Toms River
Page 34
The last big issue Berry needed to face was time. Which years would he examine? On this question, he was entirely dependent on the flawed state cancer registry. There had been a few improvements, especially in reporting by out-of-state hospitals in New York City and Philadelphia, but by 1995 the registry was running four years behind, the most out of date it had ever been. The delay meant Berry’s analysis could not include cases diagnosed after 1991 or before 1979, which was the first year of fairly complete registry data. (It was also the year of Michael Gillick’s birth, which meant that he would be one of the first cases included in Berry’s analysis.) The only way Berry’s study could be both historically comprehensive and up to date would be to include years outside the 1979-to-1991 window of the registry—but that idea was too impractical to take seriously. Who would pay the huge cost of digging up records in hospitals and doctor’s offices to find reliable data for 1975, or 1995, or any other year the registry did not cover?
The upshot was that if the deluge of industrial chemicals dumped and burned in Toms River during the 1950s and 1960s had triggered a cluster of childhood cancer in those years, Berry’s analysis would not be able to discern it because he had no information about cases diagnosed before 1979. Even worse, because of the four-year time lag at the registry, Berry would not be able to address, even indirectly, the question that so alarmed Linda Gillick and Lisa Boornazian: Was there still a cancer cluster in Toms River?

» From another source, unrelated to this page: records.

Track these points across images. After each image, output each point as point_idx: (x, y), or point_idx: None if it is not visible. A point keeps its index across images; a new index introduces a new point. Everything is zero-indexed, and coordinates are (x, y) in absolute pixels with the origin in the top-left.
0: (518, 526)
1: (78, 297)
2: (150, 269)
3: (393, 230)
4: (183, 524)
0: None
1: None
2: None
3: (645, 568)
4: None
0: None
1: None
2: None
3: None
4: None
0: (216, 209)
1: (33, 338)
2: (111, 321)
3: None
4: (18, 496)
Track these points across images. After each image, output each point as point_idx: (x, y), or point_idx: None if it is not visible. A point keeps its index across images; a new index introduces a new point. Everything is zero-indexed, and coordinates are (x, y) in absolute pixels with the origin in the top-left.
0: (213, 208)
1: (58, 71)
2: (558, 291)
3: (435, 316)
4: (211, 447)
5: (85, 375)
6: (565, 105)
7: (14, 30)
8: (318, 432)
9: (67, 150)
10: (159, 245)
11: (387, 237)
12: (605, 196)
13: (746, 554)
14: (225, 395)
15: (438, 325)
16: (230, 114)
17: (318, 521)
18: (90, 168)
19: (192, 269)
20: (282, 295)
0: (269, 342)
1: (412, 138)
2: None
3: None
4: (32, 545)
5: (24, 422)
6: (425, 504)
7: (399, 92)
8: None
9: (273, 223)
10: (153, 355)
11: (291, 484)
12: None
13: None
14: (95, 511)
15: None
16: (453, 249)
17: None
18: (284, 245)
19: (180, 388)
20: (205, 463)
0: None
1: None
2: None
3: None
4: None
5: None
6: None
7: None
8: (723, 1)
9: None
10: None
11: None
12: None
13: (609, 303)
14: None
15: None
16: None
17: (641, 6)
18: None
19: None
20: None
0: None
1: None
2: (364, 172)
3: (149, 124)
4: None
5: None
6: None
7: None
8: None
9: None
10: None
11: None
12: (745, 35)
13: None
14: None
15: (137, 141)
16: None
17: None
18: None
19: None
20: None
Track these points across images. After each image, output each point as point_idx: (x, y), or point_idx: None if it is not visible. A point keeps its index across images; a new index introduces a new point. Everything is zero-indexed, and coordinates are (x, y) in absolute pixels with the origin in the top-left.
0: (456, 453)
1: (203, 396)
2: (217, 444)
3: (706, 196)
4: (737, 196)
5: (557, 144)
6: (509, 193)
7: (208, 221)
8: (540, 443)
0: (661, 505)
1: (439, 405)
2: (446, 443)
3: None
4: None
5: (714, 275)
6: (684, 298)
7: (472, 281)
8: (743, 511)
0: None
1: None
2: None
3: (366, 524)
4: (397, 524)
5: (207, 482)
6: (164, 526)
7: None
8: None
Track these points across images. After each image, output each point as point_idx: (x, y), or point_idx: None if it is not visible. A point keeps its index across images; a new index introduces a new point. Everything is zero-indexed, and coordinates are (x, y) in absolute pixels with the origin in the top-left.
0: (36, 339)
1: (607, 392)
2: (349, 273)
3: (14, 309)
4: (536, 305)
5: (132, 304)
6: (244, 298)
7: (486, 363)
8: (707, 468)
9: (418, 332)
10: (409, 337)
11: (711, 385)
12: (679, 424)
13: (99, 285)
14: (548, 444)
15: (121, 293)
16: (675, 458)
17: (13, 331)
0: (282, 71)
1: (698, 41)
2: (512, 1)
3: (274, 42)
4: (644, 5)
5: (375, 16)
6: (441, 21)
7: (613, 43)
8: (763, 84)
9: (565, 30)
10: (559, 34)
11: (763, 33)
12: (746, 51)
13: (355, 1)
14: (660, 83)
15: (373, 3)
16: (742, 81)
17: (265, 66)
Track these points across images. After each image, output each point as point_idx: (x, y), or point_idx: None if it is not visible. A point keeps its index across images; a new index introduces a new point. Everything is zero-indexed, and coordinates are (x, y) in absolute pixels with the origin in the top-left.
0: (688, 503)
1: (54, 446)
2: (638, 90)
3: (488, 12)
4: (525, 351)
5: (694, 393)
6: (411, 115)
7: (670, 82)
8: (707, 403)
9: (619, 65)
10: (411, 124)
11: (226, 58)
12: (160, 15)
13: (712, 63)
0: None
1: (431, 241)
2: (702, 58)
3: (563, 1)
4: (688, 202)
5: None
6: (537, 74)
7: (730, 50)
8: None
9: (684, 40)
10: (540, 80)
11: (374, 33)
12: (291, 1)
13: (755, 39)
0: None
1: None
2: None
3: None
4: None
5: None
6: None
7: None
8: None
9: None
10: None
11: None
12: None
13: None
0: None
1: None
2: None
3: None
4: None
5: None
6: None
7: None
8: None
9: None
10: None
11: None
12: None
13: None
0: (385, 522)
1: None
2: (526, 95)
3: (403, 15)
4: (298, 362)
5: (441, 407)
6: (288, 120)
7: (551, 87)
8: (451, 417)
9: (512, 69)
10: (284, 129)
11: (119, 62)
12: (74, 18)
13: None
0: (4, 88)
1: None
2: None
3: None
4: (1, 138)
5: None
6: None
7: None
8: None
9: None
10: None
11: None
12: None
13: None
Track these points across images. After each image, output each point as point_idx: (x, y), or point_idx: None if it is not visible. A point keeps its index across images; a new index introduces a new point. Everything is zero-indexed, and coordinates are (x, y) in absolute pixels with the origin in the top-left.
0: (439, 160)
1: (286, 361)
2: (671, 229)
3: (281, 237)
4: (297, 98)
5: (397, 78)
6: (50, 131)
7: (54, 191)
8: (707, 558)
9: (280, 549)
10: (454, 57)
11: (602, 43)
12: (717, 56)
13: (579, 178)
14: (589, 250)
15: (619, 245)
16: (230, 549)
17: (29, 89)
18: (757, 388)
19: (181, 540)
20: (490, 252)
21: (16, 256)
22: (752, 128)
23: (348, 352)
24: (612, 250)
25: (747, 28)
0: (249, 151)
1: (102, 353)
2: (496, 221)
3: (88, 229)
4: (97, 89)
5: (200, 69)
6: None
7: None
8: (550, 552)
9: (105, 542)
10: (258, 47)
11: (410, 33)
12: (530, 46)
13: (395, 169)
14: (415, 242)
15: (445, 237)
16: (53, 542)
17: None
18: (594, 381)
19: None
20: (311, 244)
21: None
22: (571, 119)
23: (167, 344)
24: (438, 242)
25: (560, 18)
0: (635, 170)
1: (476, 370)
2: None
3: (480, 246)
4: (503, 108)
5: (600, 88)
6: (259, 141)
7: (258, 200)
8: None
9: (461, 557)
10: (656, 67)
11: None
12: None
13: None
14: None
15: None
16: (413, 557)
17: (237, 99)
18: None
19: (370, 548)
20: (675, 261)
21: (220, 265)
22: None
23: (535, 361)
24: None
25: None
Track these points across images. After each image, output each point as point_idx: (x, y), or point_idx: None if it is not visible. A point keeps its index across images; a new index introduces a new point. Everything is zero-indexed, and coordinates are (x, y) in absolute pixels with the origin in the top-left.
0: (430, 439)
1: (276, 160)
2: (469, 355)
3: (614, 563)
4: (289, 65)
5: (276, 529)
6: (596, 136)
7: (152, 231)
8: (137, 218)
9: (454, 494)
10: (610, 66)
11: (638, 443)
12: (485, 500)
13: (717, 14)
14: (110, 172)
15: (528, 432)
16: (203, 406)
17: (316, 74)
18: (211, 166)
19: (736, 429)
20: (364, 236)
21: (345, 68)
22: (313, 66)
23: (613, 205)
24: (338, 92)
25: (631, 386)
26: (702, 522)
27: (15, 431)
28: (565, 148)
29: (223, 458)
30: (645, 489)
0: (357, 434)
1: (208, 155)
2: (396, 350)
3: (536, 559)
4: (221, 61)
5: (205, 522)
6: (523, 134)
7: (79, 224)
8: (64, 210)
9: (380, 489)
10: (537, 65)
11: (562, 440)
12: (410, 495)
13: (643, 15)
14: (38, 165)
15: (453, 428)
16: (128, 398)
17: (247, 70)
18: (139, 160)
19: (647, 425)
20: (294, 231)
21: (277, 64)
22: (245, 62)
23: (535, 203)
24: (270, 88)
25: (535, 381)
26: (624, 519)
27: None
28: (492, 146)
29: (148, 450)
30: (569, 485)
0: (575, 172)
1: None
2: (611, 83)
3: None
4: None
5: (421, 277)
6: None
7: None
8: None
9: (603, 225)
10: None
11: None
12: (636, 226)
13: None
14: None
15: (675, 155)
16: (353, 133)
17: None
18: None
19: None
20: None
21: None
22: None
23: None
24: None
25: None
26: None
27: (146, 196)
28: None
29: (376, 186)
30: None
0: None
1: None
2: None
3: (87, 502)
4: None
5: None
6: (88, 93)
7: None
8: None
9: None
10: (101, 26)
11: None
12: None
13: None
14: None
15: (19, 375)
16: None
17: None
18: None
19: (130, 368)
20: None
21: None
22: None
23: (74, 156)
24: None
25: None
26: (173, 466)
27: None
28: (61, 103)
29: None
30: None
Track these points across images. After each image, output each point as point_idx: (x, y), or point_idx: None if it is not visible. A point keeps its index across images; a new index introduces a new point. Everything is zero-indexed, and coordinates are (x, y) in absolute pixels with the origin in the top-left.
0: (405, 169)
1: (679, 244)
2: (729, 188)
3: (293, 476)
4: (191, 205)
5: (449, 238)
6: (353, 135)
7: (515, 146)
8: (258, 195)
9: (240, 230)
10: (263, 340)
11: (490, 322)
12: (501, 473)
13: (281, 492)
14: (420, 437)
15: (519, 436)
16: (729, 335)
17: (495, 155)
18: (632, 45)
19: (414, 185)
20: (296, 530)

Having set the parameters of his study, Berry was ready to begin. He used the cancer registry to identify the birth address of every child under age twenty who had been diagnosed with cancer between 1979 and 1991 while living in Ocean County. Then he consulted local maps to double-check all of the addresses, making sure that they were classified correctly. Finally, he added up the cases, categorized the cancers, and laid out the results in a table. The one for the town and the core zone looked like this:6
The data table confirmed what Berry already knew: There were precious few cases to work with. There was no point in even trying to analyze fourteen categories—everything but brain/central nervous system tumors, leukemias, and overall cancers, he decided. Even in those three relatively large categories, however, there were still so few cases that even if the totals turned out to be much higher than expected, he might not be able to rule out bad luck as a likely cause, especially if boys and girls were counted separately.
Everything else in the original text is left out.